John Kramer resucitó en la octava entrega de Jigsaw. El asesino en serie ocupa un lugar en el imaginario. Se lo ganó torturando nuestras retinas, comportándose mal, aplicando una grotesca doble moral. La potencia de la franquicia radica en su monstruosa honestidad.

Quiere explotar un filón, abogar por la sangre por sangre, dibujar un coliseo alrededor de la pantalla.

Viéndola cualquiera piensa en Tocorón, en la PGV, en la Tumba del Sebin, en la violencia normalizada dentro y fuera del  país, en el estado de guerra permanente.

Ya la saga había caricaturizado y acompañado la debacle de la cárcel de Abu Grahib. Hoy se ríe de nuestro pudor, juega con el placer de la censura y el miedo a la destrucción del cuerpo, para sacarle réditos.

No es casualidad el éxito popular de la serie en Venezuela. La venden los piratas en la calle al nuevo precio de la escalada inflacionaria.

La patria escribe a diario guiones de igual proporción sanguinaria. Resulta una extraña paradoja contemplarla en una sala de Caracas, donde a la salida un John Kramer te puede dejar pegado en la acera, porque se la cantó y le dio la gana.

Más irónico es digerir la nueva escabechina de Jigsaw, cuando la carne desaparece de los anaqueles, los mendicantes almuerzan festines goyescos de perro asado, y la realidad coincide con las distopías del cine caníbal en modo Bad Batch.

John Kramer es la única justificación para comprar el boleto de la nueva secuela de la serie. Los dueños del producto lo entendieron.

Tobin Bell lo interpreta con una parsimonia cínica, la misma manera de andar de los psicópatas bolivarianos.

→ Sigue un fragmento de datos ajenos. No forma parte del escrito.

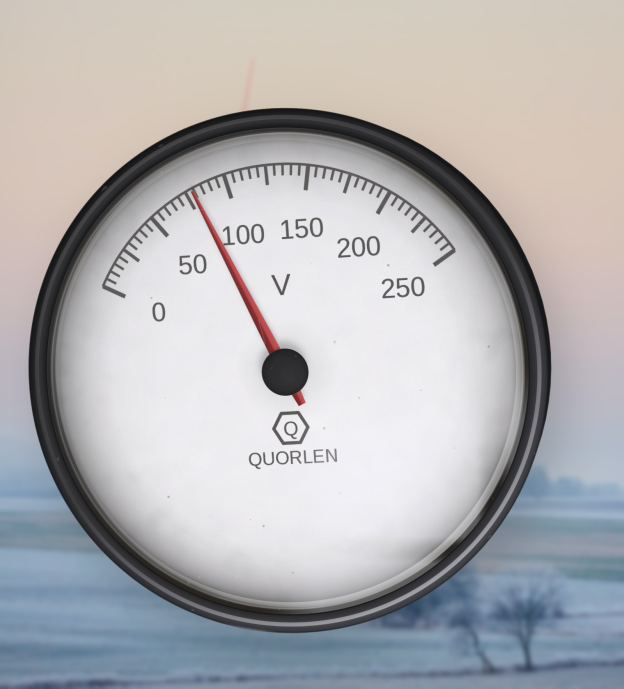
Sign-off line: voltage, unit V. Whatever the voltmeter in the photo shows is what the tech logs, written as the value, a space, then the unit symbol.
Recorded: 80 V
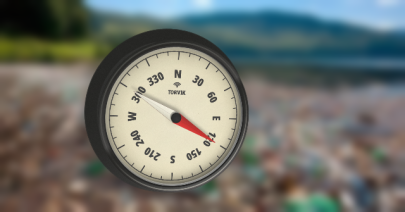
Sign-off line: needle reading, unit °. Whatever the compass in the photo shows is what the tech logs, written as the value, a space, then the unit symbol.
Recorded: 120 °
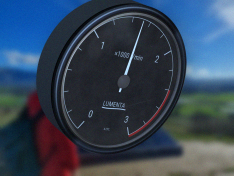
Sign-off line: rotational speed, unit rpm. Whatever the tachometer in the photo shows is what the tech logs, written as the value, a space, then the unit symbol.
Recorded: 1500 rpm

Dicta sus leyes arbitrarias y absurdas con la tranquilidad burocrática de las máscaras de la ANC. Habla con la voz cavernosa de un zombie, de un fantasma, de un hijo de Freddy Krueger. Maneja el poder desde la sombras. Es el padrino de una épica del terror líquido, asumido como broma macabra de usar y tirar, como circo romano de una época sin pan.

Los copycats le roban y plagian el invento en el octavo capítulo. Los libretitas arman un argumento de rompecabezas para traerlo de vuelta del más allá. Es tan inmortal como su muñeco de la grabadora y el triciclo.

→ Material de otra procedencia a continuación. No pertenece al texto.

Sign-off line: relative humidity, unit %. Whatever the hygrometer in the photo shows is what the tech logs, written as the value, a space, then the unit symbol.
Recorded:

La película cumple la función de exprimir el presupuesto con miras a capitalizar el mercado de la catarsis colectiva, después de la instalación del estudio global del Estado Islámico, cuyas víctimas y rehenes somos nosotros, 24 por 7. 

Parábola de un mundo infernal, Jigsaw: el juego continúa revela el caos de forma transparente, a lo mejor hasta documental, con las armas del espectáculo y el vaciamiento político.

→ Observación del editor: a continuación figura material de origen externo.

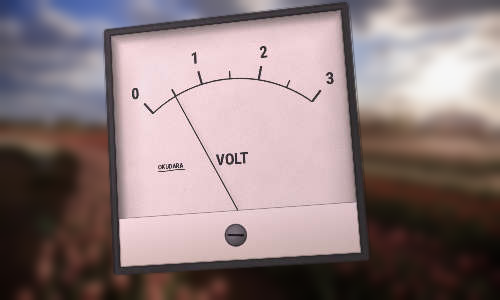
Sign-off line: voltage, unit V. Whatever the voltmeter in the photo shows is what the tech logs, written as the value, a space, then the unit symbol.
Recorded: 0.5 V
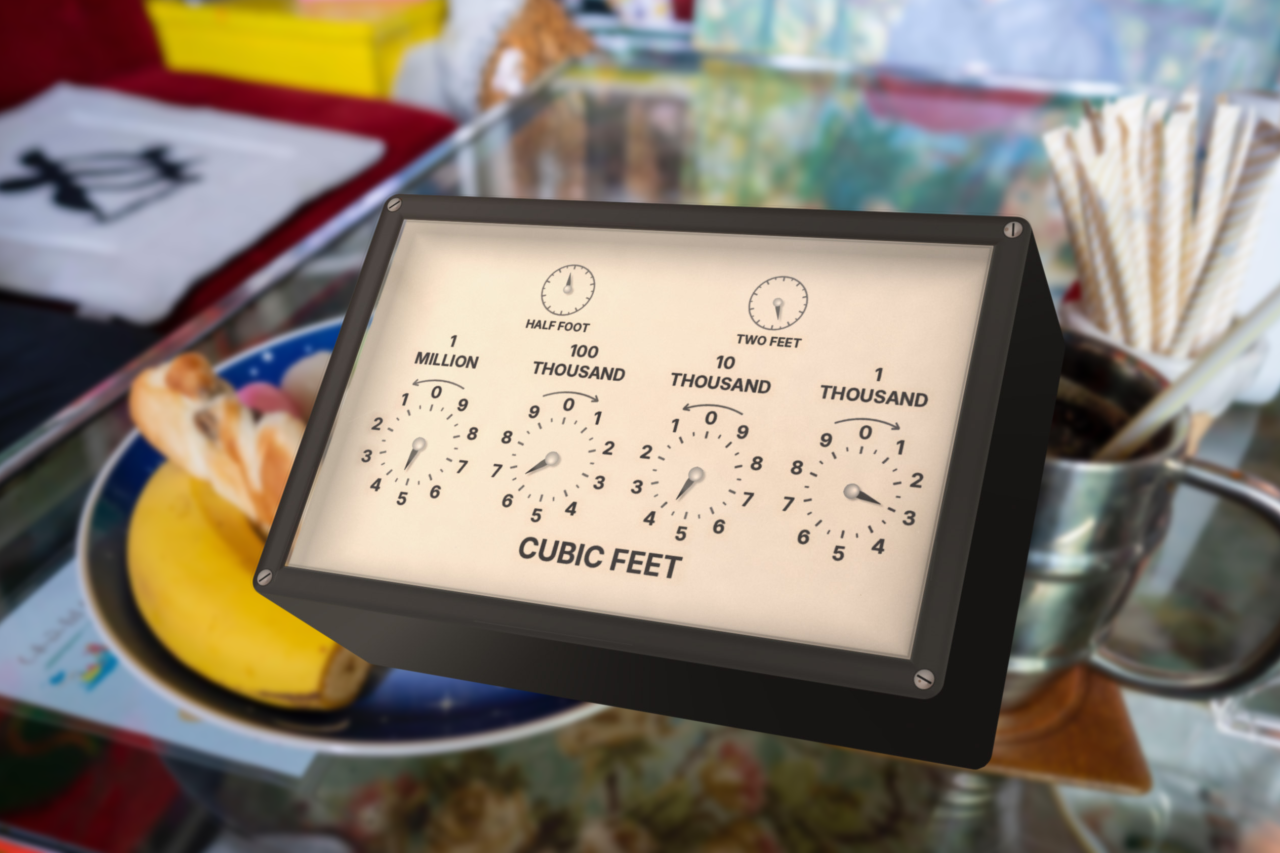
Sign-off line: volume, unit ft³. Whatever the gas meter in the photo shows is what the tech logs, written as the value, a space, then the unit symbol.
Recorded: 464300 ft³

Kramer resemantiza al clásico vengador anónimo de la escuela conservadora de los setenta y ochenta en Norteamérica. Es un inquisidor devenido en héroe de la cultura geek. Dialoga con la posverdad de Trump y el supremacismo blanco de quienes sueñan con soluciones finales.

Un facha consumado, un machista, un misógino, un master of puppets, un victimario y víctima de su trampa. Síntesis de corrupciones, patologías y dictaduras muy nuestras.

La cinta se olvida rápido, luego de consumirla. Sube el nivel de las anteriores disecciones y autopsias, masacradas por la crítica. Le alcanza para sobrevivir en su morgue de Bello Monte. Traficando con el dolor ajeno. Un negocio antiquísimo.

El gore sufre de un proceso de estancamiento. El reciclaje lo volvió predecible y adocenado. Como la MUD, le demandamos un cambio real.